11- D'hôtel cinq étoiles et de flegme asiatique

41 9 60
                                    


Seine-Saint-Denis, Le Blanc Mesnil,

Institut Andromède.

Vendredi 5 février 2019


Jannek étire ses jambes, cherche une position plus ou moins confortable. Sa grande carcasse s'accommode mal de l'étroit fauteuil pastel dans lequel la réceptionniste l'a invité à s'asseoir.

Face à lui, de l'autre côté de la table basse de rotin tressé, le lieutenant Hachem semble beaucoup plus à son aise. Avec curiosité, elle scrute le vaste atrium égayé de plantes vertes et de tableaux colorés, où le tintement de légers carillons et l'air subtilement parfumé distillent une ambiance zen. Pour autant, c'est surtout la jeune femme de l'accueil qui semble retenir son attention.

Certes, la fille a de quoi susciter l'intérêt. Peau dorée, longs cheveux soyeux, manucure impeccable, élégant tailleur rose poudré... Le prototype parfait de l'hôtesse qu'on imagine plutôt à la réception d'un institut de beauté qu'à celle d'un établissement pour enfants handicapés. Le commandant n'a pas manqué de repérer les regards charmés que son adjointe ne cesse de lui glisser, mais ce n'est pas le moment de se laisser distraire. Il la rappelle à l'ordre d'un discret toussotement auquel Nadjet répond d'un sourire en coin, sans toutefois quitter des yeux la jolie brune.

Avec un soupir fataliste, Jannek s'empare de l'une des luxueuses brochures posées sur la table et en feuillette machinalement les pages. Illustrant les prestations offertes par l'établissement, des photos soignées capturent aussitôt son attention. Salles de classe lumineuses, espaces-détente apaisants, ateliers thérapeutiques, aires de jeu pimpantes nichées sous les frondaisons d'un vaste jardin arboré... Il y a même des installations de balnéothérapie et une mini ferme pédagogique !

Une onde froide le parcourt au souvenir de l'hôpital de jour psychiatrique de Ville-Evrard qu'avait dû intégrer Nikola, quand la fréquence et l'intensité de ses crises avaient rendu ingérable sa scolarisation dans une école ordinaire. Il revoit les couloirs étroits et sombres, les pièces confinées aux peintures écaillées, la vieille faïence jaunie des sanitaires. Il en perçoit de nouveau l'odeur de renfermé et de brique humide et ce relent omniprésent de déjections humaines dont aucun récurage ne semblait capable de venir à bout.
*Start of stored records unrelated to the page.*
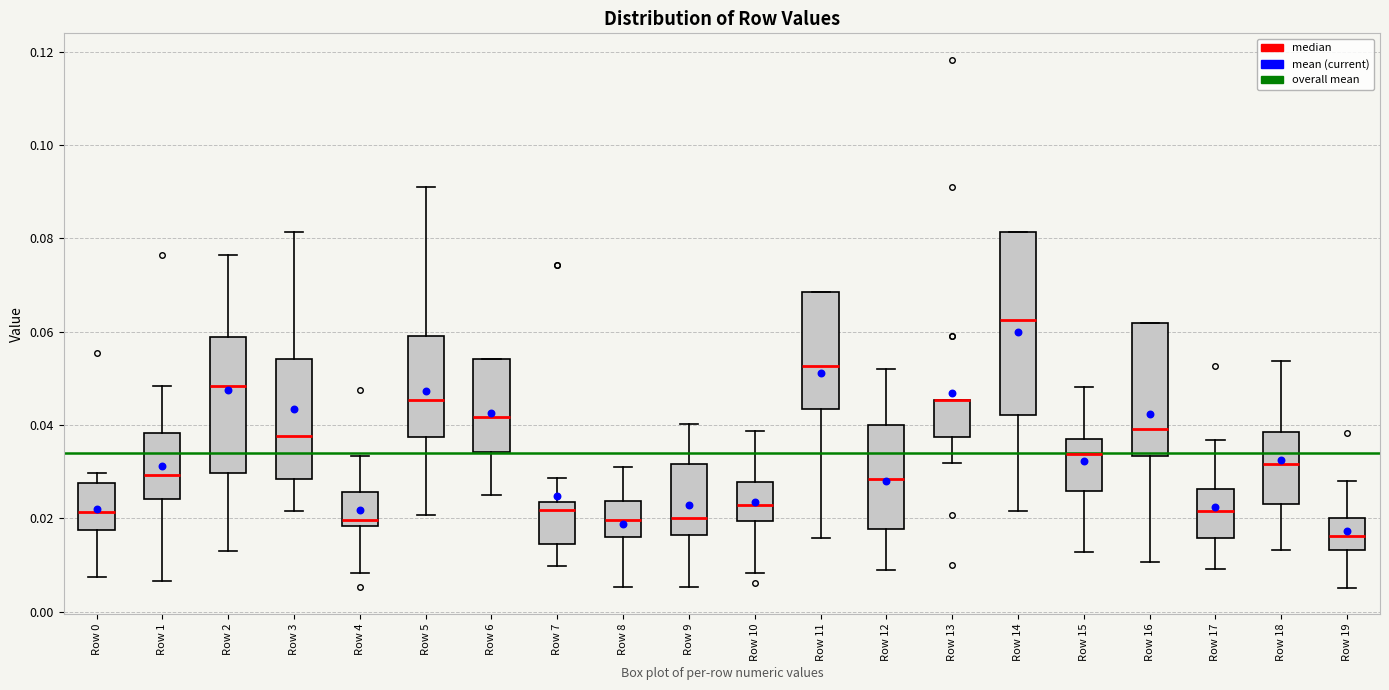

Reading left to right, transcribe this box plot: for each box, give where its median line is, the range the box spans, and where its two whiskers end, as read against the y-axis. The values are not printed on the chart, so give them approximately, as read against the axis.

Row 0: median 0.022, box 0.018 to 0.028, whiskers 0.008 to 0.030
Row 1: median 0.030, box 0.024 to 0.038, whiskers 0.006 to 0.048
Row 2: median 0.048, box 0.030 to 0.058, whiskers 0.014 to 0.076
Row 3: median 0.038, box 0.028 to 0.054, whiskers 0.022 to 0.082
Row 4: median 0.020, box 0.018 to 0.026, whiskers 0.008 to 0.034
Row 5: median 0.046, box 0.038 to 0.060, whiskers 0.020 to 0.090
Row 6: median 0.042, box 0.034 to 0.054, whiskers 0.026 to 0.054
Row 7: median 0.022, box 0.014 to 0.024, whiskers 0.010 to 0.028
Row 8: median 0.020, box 0.016 to 0.024, whiskers 0.006 to 0.030
Row 9: median 0.020, box 0.016 to 0.032, whiskers 0.006 to 0.040
Row 10: median 0.022, box 0.020 to 0.028, whiskers 0.008 to 0.038
Row 11: median 0.052, box 0.044 to 0.068, whiskers 0.016 to 0.068
Row 12: median 0.028, box 0.018 to 0.040, whiskers 0.008 to 0.052
Row 13: median 0.046 (drawn on the box's upper edge), box 0.038 to 0.046, whiskers 0.032 to 0.046
Row 14: median 0.062, box 0.042 to 0.082, whiskers 0.022 to 0.082
Row 15: median 0.034, box 0.026 to 0.038, whiskers 0.012 to 0.048
Row 16: median 0.040, box 0.034 to 0.062, whiskers 0.010 to 0.062
Row 17: median 0.022, box 0.016 to 0.026, whiskers 0.010 to 0.036
Row 18: median 0.032, box 0.024 to 0.038, whiskers 0.014 to 0.054
Row 19: median 0.016, box 0.014 to 0.020, whiskers 0.006 to 0.028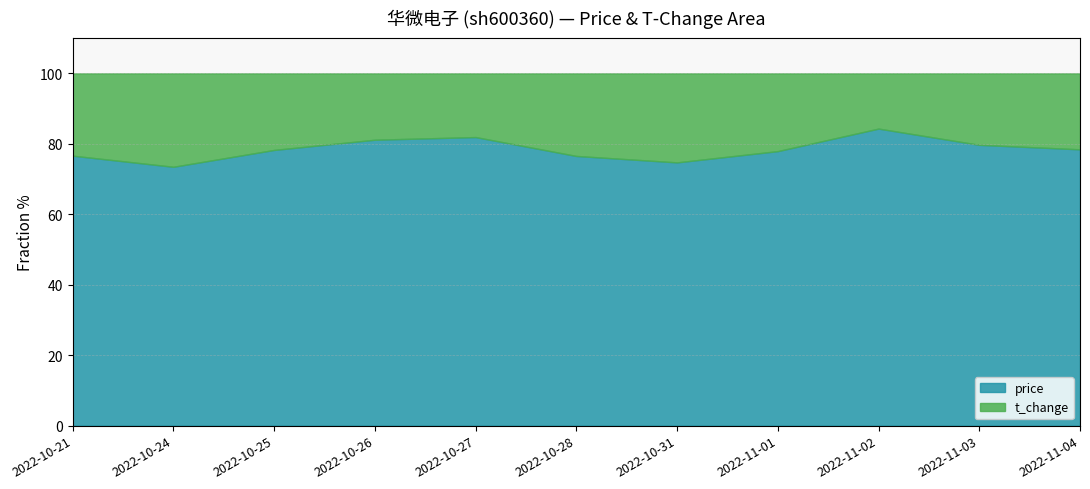

Does the chart display data point markers on the line(s)?

No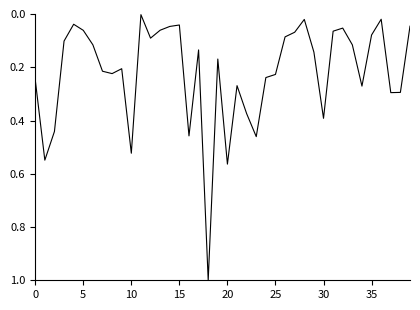

Does the chart have visible grid lines?

No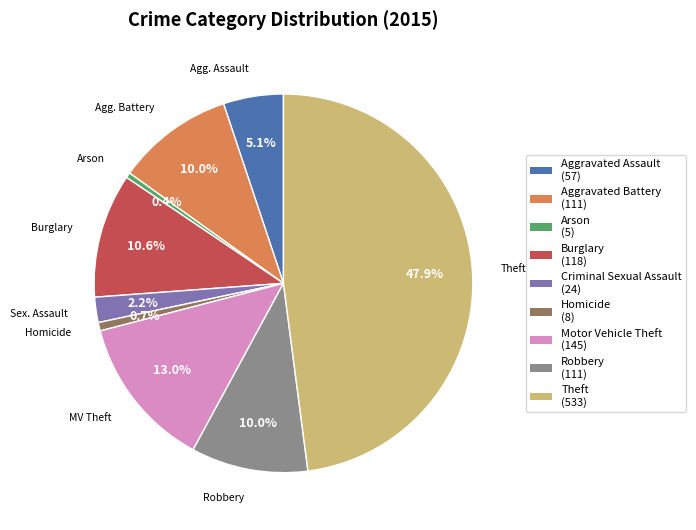

The Theft slice represents 48% of the pie. True or false?

True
Les dents serrées, il s'efforce de résister à cette nouvelle réplique de séisme mémoriel. Il se concentre sur le but de sa présence ici. Enquêter sur les liens de Gruber avec l'Institut Andromède, vérifier s'il avait bénéficié de passe-droits pour y faire admettre ses patients comme l'a laissé entendre Leïla Pasteur lors de son audition. C'est la raison officielle de leur visite, le prétexte qu'il a servi à Nadjet pour la justifier.

Pour le moment, il s'est abstenu de lui parler de sa visite à la linguiste et de la Stèle de Menaka. Elle n'a pas semblé convaincue, loin de là, lorsqu'il a évoqué le texte égyptien, alors il préfère attendre d'avoir plus d'éléments.

Et puis, il n'a pas envie de lui expliquer qu'il a finalement décidé de suivre les conseils du docteur Del Pozzo et de s'intéresser de plus près aux ex patients de Gruber. À tous les coups, elle voudra savoir pourquoi lui, qui n'écoute jamais personne, s'est laissé influencer par une femme rencontrée deux jours plus tôt. Il imagine déjà ses ricanements et ses sous-entendus ridicules.

Il jette un nouveau coup d'œil à la brochure, aux équipements dignes d'une résidence de standing, conçue visiblement pour le bien-être de ses pensionnaires.

— Eh bien, le service public a encore des efforts à faire ! grince-t-il en reposant le fascicule.

Nadjet lorgne à son tour l'étalage de clichés sur papier glacé.